**Material to process**
>>>

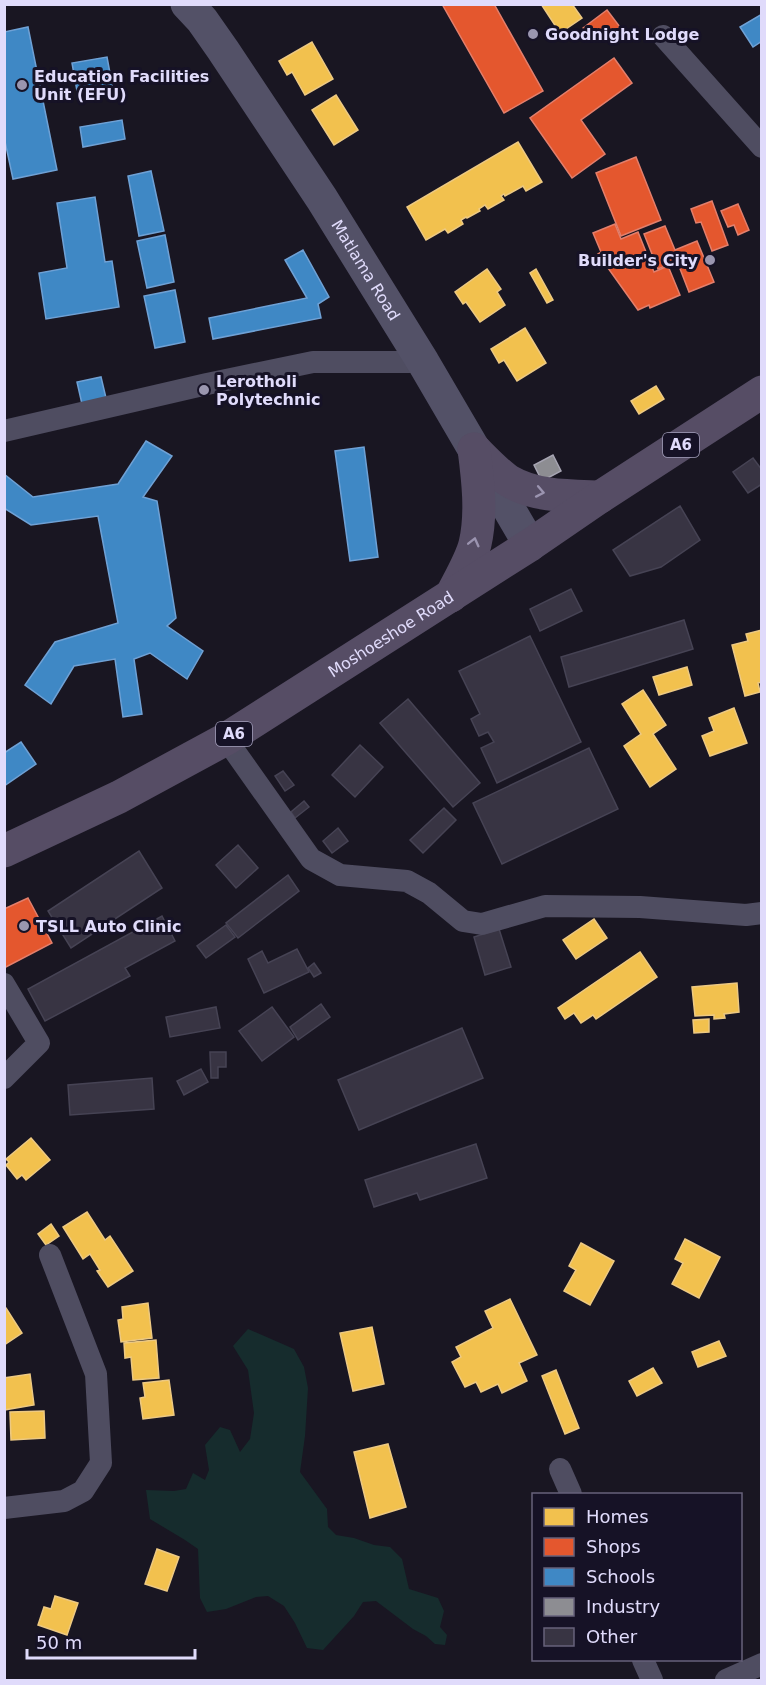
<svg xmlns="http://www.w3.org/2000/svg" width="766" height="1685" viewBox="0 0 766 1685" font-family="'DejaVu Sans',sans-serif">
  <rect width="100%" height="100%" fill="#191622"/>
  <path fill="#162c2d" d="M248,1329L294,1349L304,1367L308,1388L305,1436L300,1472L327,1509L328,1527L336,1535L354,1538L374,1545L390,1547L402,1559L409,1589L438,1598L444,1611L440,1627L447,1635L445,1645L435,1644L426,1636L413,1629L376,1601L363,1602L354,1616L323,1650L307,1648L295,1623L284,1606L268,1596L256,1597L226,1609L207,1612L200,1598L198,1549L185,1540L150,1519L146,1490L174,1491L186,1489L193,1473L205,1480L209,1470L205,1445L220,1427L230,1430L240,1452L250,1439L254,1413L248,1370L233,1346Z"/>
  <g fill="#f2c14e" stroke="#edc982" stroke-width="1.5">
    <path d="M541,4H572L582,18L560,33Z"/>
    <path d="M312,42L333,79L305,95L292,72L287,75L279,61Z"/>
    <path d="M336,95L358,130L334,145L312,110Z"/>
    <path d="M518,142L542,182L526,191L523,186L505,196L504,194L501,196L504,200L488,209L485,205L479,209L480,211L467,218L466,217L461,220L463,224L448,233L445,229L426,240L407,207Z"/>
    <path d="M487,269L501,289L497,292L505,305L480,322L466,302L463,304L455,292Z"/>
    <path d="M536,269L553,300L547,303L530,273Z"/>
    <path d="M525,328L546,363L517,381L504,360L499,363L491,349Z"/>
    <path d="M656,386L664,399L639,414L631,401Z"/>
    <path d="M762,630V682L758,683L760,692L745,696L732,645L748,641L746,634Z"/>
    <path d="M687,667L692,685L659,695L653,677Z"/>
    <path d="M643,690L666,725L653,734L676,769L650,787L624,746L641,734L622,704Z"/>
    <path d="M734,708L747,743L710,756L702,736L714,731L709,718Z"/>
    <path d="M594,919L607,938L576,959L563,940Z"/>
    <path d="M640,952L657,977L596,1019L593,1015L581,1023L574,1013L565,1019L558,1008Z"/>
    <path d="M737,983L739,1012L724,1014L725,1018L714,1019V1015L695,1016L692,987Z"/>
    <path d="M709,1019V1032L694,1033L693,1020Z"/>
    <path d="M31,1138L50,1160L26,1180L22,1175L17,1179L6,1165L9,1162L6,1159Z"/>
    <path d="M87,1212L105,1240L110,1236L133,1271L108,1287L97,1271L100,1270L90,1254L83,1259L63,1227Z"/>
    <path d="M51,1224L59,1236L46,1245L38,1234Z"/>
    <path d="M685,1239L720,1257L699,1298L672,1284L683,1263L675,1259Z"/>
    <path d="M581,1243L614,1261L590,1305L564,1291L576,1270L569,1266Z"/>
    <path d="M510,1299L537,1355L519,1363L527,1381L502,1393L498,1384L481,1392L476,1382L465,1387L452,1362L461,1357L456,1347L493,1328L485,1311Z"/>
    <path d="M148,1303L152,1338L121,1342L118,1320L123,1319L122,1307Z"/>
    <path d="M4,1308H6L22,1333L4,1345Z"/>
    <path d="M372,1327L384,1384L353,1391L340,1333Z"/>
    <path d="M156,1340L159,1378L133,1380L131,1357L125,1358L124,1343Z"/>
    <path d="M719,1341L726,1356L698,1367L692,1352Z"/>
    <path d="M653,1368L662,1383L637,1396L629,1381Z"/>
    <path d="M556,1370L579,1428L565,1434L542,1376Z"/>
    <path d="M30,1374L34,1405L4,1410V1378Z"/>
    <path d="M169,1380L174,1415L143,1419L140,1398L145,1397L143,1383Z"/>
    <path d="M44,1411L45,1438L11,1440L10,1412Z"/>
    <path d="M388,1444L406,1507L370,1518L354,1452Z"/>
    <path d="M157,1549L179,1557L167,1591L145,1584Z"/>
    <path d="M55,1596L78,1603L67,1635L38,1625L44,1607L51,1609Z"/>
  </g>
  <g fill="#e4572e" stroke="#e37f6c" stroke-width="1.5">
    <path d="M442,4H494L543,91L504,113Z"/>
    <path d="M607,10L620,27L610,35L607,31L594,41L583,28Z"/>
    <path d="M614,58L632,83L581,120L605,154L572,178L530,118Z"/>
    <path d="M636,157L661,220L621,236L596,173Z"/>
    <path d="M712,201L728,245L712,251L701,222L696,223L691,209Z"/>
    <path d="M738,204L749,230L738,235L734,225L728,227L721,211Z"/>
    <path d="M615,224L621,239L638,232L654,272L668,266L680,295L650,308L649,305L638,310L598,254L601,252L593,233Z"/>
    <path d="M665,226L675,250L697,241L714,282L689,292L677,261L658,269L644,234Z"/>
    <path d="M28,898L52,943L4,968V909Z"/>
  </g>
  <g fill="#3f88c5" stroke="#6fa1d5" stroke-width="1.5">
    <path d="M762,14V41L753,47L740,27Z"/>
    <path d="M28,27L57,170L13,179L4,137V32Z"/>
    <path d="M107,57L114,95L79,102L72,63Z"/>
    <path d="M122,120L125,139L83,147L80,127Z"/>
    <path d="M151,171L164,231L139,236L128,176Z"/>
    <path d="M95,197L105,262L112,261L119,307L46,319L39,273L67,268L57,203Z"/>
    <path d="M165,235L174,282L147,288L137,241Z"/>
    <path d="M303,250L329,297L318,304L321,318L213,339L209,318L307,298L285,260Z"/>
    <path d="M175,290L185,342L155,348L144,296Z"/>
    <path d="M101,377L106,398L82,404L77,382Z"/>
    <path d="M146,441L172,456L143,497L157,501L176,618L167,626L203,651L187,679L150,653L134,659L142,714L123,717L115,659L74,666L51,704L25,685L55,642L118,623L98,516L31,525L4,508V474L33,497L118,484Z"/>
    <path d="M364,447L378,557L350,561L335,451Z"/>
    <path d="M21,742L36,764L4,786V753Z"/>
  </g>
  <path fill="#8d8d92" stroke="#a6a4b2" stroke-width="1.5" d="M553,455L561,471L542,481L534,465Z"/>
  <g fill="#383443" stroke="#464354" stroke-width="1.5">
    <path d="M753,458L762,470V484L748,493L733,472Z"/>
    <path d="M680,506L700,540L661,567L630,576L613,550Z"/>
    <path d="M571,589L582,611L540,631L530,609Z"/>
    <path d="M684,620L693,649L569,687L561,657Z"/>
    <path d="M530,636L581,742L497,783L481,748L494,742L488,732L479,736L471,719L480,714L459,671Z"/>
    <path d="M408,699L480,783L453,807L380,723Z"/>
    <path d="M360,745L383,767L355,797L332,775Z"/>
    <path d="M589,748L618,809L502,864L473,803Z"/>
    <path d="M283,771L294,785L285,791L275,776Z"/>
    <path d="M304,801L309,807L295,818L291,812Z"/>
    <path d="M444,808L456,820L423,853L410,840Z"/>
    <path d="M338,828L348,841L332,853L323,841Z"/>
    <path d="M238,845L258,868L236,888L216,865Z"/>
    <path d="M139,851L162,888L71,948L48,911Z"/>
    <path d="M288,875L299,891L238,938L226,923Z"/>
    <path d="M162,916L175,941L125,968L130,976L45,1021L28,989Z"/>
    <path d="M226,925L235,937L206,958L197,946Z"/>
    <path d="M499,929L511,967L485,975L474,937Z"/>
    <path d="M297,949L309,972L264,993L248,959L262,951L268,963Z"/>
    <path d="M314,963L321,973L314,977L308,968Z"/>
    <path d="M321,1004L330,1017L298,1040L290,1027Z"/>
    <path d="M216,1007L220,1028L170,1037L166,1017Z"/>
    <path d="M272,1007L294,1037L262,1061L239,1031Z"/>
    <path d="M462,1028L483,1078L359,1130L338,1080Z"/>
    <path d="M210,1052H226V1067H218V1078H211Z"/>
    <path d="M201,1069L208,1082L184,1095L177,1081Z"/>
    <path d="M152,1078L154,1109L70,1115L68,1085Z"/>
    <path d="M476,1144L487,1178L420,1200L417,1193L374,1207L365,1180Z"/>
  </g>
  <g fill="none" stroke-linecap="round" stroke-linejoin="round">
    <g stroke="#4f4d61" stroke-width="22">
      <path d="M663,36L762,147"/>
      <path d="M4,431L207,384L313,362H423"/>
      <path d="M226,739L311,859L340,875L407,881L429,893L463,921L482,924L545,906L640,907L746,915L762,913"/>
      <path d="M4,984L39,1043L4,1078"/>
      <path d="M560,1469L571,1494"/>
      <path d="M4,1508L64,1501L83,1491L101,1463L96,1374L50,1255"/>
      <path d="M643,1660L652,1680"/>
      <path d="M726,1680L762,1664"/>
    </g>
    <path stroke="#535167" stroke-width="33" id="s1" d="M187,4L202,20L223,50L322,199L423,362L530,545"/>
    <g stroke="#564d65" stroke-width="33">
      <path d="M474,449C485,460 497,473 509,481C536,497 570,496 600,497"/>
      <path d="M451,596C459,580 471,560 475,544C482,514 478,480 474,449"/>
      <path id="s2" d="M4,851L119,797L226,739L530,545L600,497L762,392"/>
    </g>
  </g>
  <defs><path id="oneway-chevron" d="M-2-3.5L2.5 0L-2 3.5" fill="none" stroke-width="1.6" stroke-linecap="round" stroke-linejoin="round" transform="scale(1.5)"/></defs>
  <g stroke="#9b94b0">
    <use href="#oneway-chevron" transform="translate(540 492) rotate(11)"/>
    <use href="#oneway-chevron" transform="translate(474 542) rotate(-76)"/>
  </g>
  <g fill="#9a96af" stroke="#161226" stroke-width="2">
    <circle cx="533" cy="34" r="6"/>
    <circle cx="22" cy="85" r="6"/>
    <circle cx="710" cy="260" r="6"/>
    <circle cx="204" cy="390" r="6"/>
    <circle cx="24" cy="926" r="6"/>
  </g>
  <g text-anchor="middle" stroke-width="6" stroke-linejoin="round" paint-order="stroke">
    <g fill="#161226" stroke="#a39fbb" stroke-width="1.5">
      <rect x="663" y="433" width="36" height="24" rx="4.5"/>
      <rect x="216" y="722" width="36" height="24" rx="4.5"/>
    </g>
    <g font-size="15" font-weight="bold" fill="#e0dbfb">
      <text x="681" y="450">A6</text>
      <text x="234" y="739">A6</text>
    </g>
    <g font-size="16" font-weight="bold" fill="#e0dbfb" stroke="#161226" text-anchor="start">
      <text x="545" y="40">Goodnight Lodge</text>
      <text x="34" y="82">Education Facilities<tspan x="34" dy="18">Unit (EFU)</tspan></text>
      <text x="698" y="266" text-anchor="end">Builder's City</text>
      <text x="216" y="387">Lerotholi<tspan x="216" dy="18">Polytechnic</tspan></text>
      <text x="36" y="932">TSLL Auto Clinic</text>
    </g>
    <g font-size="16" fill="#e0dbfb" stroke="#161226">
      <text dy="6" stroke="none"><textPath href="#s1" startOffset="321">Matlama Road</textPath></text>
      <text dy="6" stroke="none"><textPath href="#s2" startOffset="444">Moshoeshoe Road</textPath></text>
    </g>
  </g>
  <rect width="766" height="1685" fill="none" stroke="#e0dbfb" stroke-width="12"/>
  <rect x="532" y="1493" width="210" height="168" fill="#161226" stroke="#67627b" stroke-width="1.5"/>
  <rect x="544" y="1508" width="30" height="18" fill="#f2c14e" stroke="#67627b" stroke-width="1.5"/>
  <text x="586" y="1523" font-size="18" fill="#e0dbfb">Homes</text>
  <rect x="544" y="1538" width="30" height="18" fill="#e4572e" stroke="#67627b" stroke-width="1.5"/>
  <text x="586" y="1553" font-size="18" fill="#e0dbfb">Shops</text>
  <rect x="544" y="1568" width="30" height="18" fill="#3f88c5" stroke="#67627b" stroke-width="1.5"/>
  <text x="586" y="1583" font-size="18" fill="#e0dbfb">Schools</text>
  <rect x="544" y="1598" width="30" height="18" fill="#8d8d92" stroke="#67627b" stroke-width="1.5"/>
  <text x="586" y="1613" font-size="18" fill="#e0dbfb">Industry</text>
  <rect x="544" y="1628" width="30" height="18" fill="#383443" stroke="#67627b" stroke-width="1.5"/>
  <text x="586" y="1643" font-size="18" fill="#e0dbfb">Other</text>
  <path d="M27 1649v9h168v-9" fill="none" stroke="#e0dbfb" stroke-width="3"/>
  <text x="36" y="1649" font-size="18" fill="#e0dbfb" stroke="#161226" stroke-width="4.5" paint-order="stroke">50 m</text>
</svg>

<<<

**Your goal**
Go through the listing above and return each line where the word "linecap" occurs.

**Answer to the exercise**
  <g fill="none" stroke-linecap="round" stroke-linejoin="round">
  <defs><path id="oneway-chevron" d="M-2-3.5L2.5 0L-2 3.5" fill="none" stroke-width="1.6" stroke-linecap="round" stroke-linejoin="round" transform="scale(1.5)"/></defs>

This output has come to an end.